L'héritière du géant des cosmétiques L'Oréal, Liliane Bettencourt, nie avoir donné de l'argent à Nicolas Sarkozy pour la campagne présidentielle de 2007 et se dit prête à la «guerre nucléaire» avec sa fille qui la menace d'une tutelle, dans des entretiens à la presse dimanche.

Mme Bettencourt, 88 ans, a été au coeur d'une tentaculaire affaire politico-fiscale à l'été 2010, née d'un conflit familial qui a débordé sur le terrain politique et conduit au départ de l'ex-ministre Eric Woerth pour des soupçons de conflits d'intérêts et de financement illégal.

Début septembre, un livre-brûlot de deux journalistes du Monde a relancé cette affaire: une magistrate y accuse le pouvoir d'avoir fait pression sur des témoins qui auraient vu Nicolas Sarkozy recevoir des sommes d'argent en liquide de la famille Bettencourt pour financer sa campagne de 2007. Des accusations rejetées comme «mensongères» par l'Elysée.

Interrogée sur la chaîne de télévision M6 pour savoir si elle n'avait jamais donné d'argent à M. Sarkozy en 2007, Mme Bettencourt répond: «Franchement, non».

«Pourquoi voulez-vous que je lui en donne?», avait-elle dit peu avant. «Pour financer sa campagne», avait alors relancé le journaliste. «Non, mais alors, il y a belle lurette avant, alors, quand il était jeune homme», avait-elle répondu, comme déroutée par la question.

En dépit des démentis de la présidence, l'affaire avait suffisamment embarrassé le pouvoir pour qu'il ait fait surveiller les communications d'un journaliste du Monde enquêtant sur ce dossier et celles de sa source. Des pratiques dénoncées par l'opposition socialiste.

L'héritière, première actionnaire de L'Oréal et troisième fortune française, promet par ailleurs de «beugler» si elle est placée sous tutelle, alors qu'un juge doit décider mardi de placer ou non sous mesure de protection Mme Bettencourt, qui souffre d'une maladie cérébrale.

Son avocat Me Jean-René Farthouat affirme, au Journal du dimanche (JDD) et à l'AFP, qu'elle est est prête à la «guerre nucléaire» avec sa fille Françoise, à l'origine de cette demande, et veut révoquer l'accord passé avec elle fin 2010 et censé mettre un terme au déchirement familial.

Ce différend avait trouvé son origine dans des procédures lancées par Françoise Bettencourt-Meyers, fille unique de la milliardaire. Celles-ci visaient l'écrivain-photographe François-Marie Banier qu'elle accusait d'avoir abusé de la faiblesse de sa mère pour obtenir près d'un milliard d'euros de dons en assurances-vie et en tableaux dans les années 1990 et 2000.

Après un accord de réconciliation très médiatisé conclu en décembre dernier, la guerre entre mère et fille avait repris en juillet, lorsque Françoise Bettencourt-Meyers avait déposé une nouvelle requête en justice, accusant le mandataire financier de sa mère de conflit d'intérêt.

Liliane Bettencourt avait répliqué en conseillant à sa fille, «un peu dérangée», de «voir un psy».

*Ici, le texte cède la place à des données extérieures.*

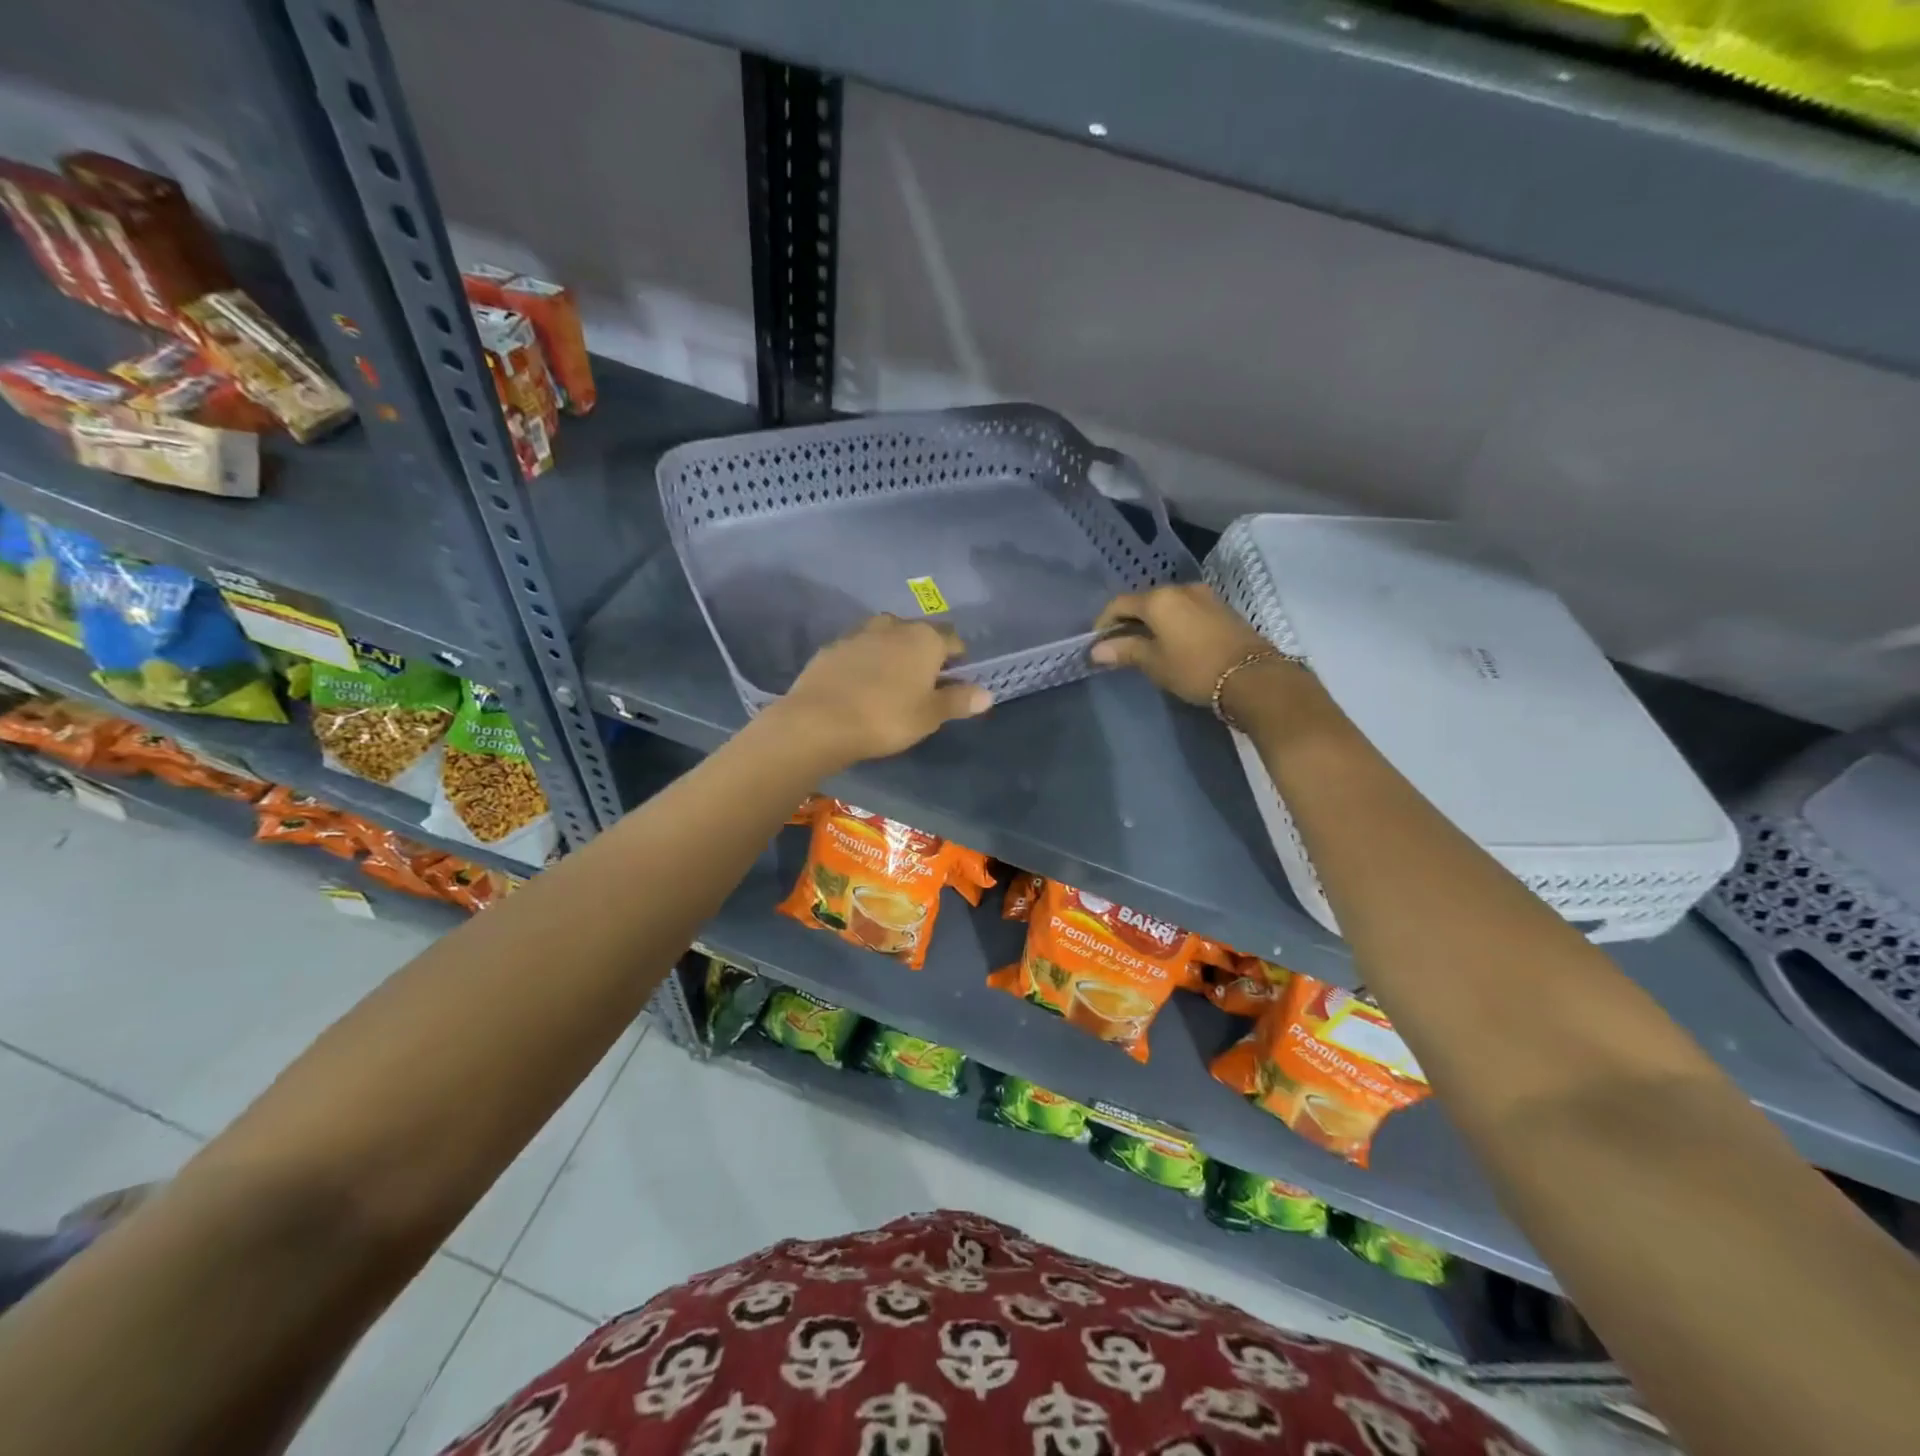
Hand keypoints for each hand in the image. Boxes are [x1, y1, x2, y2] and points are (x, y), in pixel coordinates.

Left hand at [774, 615, 991, 765]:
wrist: (819, 721)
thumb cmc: (886, 718)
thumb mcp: (930, 715)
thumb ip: (959, 701)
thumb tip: (987, 693)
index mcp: (925, 638)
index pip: (953, 639)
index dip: (958, 659)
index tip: (955, 681)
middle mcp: (893, 626)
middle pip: (918, 634)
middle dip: (923, 653)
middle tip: (922, 684)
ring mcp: (859, 633)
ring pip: (886, 637)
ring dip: (892, 653)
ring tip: (891, 682)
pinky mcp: (831, 647)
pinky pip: (858, 649)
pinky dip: (865, 662)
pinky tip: (860, 685)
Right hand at [1091, 583, 1273, 706]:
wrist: (1253, 676)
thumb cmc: (1195, 668)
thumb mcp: (1154, 663)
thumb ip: (1125, 651)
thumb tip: (1097, 650)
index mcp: (1159, 599)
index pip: (1119, 603)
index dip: (1104, 622)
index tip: (1098, 643)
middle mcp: (1180, 588)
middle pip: (1144, 601)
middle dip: (1128, 621)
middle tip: (1119, 645)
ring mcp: (1204, 596)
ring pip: (1167, 604)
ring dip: (1152, 621)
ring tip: (1145, 645)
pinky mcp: (1221, 607)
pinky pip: (1185, 609)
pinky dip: (1172, 622)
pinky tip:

«J'ai vu Liliane Bettencourt vendredi, et elle est partisane de la guerre nucléaire. Mais nous attendons un peu avant d'engager des actions», a déclaré à l'AFP Me Farthouat.

Le patrimoine de Mme Bettencourt est scruté de près par le pouvoir politique qui s'inquiète d'une éventuelle prise de contrôle étrangère de L'Oréal, dont le géant suisse Nestlé est, avec près de 30% du capital, le deuxième actionnaire.